In the described case, sound amputation principles following trauma were utilized in concert with a novel approach to more proximal fracture management. Regarding limb length, amputation through the proximal aspect of the femoral fracture in this case would have resulted in a residual limb subject to the deforming forces of a subtrochanteric femur fracture: flexion, abduction and external rotation. An extremely short femoral segment would have also left little osseous support for prosthesis fitting. Finally, proximal TFA levels make stable myodesis under physiologic muscle tension increasingly difficult; creation of a robust and stable distal weight-bearing surface can also be challenging at this amputation level.

Essential to the success of this case was the management of the soft tissue envelope about the residual limb. This begins with appropriate handling of the muscles about the amputation, both to balance deforming limb forces and provide adequate distal cushion for the prosthesis. In this case, the majority of the patella had been lost during the traumatic incident so the extensor mechanism was attached to the soft tissue about the distal femur, specifically the remnants of the cruciate ligaments. The posterior muscles were also attached to the distal femur and extensor mechanism to balance and support the limb. Similar to standard amputations, every effort should be made in the traumatic setting to perform the appropriate muscular tenodeses, especially to the quadriceps/extensors and adductors.

The maintenance of the distal articular block (femoral condyles) in this case is similar to what is done in some pediatric amputations to preserve length and prevent bony overgrowth [12]. In some instances, the distal epiphysis is “transplanted” to a more proximal amputated segment to provide a more favorable weight-bearing surface [13]. Unlike many pediatric amputations, commonly required for congenital limb or oncologic conditions, the soft tissues of the adult traumatized limb frequently dictate amputation level. In addition, only in unique circumstances are more distal aspects of an injured limb in the adult able to be moved proximally to achieve length [14].

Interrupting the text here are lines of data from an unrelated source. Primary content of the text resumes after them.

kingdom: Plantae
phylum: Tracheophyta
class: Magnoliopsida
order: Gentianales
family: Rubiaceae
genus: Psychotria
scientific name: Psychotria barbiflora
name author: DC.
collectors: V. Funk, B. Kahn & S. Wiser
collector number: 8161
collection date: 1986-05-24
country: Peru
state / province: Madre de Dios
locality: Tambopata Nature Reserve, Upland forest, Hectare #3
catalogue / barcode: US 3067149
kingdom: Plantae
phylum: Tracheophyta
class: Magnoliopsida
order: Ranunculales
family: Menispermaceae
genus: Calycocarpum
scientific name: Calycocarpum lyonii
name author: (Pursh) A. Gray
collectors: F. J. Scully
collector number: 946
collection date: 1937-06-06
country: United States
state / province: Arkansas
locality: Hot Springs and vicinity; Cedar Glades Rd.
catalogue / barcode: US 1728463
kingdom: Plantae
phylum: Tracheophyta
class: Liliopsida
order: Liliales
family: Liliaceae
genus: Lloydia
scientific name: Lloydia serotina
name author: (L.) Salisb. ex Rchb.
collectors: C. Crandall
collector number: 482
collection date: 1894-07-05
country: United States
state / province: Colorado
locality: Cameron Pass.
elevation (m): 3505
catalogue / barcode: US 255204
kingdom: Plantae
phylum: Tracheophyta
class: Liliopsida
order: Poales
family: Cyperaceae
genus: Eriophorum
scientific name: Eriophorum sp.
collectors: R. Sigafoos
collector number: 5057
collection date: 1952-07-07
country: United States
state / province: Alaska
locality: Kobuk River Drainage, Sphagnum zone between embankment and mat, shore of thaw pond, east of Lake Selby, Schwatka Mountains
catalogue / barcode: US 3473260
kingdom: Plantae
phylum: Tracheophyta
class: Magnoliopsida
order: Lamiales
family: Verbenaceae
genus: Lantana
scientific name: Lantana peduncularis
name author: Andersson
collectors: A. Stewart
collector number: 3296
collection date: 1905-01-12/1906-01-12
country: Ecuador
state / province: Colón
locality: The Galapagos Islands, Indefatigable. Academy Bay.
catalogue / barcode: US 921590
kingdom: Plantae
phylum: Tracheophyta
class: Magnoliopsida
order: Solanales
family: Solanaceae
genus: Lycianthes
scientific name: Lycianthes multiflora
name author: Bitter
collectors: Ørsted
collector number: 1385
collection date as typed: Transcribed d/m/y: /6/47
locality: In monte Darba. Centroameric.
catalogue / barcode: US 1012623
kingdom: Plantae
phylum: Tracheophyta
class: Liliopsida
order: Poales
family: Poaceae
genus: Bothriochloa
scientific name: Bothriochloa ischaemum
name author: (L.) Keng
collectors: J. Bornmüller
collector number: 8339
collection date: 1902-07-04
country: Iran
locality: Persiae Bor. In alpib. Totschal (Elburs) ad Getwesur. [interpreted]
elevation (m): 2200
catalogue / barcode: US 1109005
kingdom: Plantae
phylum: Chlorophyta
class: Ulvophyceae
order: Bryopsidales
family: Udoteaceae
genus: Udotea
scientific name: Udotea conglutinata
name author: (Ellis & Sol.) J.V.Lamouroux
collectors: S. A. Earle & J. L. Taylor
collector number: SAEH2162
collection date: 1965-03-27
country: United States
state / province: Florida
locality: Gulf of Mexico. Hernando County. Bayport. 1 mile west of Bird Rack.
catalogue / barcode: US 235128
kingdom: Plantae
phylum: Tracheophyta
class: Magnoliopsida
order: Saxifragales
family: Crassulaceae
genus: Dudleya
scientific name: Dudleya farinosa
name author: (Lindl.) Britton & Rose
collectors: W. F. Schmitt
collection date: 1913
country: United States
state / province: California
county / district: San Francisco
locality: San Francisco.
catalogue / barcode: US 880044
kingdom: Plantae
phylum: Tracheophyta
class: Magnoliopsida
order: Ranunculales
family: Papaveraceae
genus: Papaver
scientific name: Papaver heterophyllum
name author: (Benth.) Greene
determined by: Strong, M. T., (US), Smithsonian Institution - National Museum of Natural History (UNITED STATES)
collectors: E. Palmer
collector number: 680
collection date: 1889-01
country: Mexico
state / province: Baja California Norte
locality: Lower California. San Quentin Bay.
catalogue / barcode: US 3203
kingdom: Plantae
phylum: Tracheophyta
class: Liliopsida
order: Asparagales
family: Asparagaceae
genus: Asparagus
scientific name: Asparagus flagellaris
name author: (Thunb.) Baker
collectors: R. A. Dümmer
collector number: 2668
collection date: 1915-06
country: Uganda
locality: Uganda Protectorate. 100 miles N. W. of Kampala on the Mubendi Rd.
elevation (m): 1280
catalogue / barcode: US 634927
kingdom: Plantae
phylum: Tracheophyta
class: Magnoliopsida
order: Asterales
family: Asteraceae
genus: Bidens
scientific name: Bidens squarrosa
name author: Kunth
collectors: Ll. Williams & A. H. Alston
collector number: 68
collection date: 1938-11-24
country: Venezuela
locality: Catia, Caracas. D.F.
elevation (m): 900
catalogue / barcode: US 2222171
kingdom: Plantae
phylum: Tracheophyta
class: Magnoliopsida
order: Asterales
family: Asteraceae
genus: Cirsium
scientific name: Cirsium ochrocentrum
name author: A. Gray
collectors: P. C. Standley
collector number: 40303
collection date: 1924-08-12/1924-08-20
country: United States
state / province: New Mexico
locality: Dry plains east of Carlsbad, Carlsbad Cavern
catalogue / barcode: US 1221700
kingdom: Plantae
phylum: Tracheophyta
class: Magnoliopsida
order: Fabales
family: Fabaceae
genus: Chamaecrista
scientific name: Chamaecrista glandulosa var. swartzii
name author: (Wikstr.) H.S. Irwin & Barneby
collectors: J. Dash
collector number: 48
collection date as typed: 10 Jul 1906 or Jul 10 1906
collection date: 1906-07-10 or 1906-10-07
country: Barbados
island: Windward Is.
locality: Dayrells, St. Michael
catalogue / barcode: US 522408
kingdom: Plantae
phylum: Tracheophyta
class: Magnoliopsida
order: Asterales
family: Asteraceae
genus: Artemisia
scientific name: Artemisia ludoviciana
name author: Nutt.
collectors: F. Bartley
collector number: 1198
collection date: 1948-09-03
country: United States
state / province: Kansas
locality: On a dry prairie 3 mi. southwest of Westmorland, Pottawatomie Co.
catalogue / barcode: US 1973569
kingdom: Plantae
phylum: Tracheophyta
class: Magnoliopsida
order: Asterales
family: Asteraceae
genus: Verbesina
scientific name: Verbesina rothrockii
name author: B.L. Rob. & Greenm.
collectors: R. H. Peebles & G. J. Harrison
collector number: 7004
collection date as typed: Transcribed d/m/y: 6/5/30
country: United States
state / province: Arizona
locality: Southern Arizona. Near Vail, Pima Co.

Acute femoral shortening and stabilization through the open femur fracture provided a novel and successful treatment strategy for this patient. This technique also provided intramedullary bony stabilization, eliminating the presence of a surface implant, and allowed immediate weight bearing on the limb after soft tissue healing and preserved the adductor muscular attachments to the distal femur. Intramedullary femoral stabilization can be performed through an antegrade or retrograde approach depending on the individual injury. In such cases, maintenance of the distal femoral condyles should be considered based on the ability to achieve adequate and appropriate muscular and superficial soft tissue coverage of the limb.

Conclusion

Traumatic lower extremity amputations with a proximal ipsilateral long bone fracture are rare but severe injuries. The goal of orthopedic management is maximum limb salvage and creation of a functional residual limb for prosthesis fitting. We present the case of a patient with a complex traumatic limb amputation with proximal open femur fracture. The patient was treated with acute femoral shortening through the fracture and retrograde intramedullary fixation. This method of treatment allowed for soft tissue closure, immediate stability and a functional residual limb that was fit easily for a prosthesis.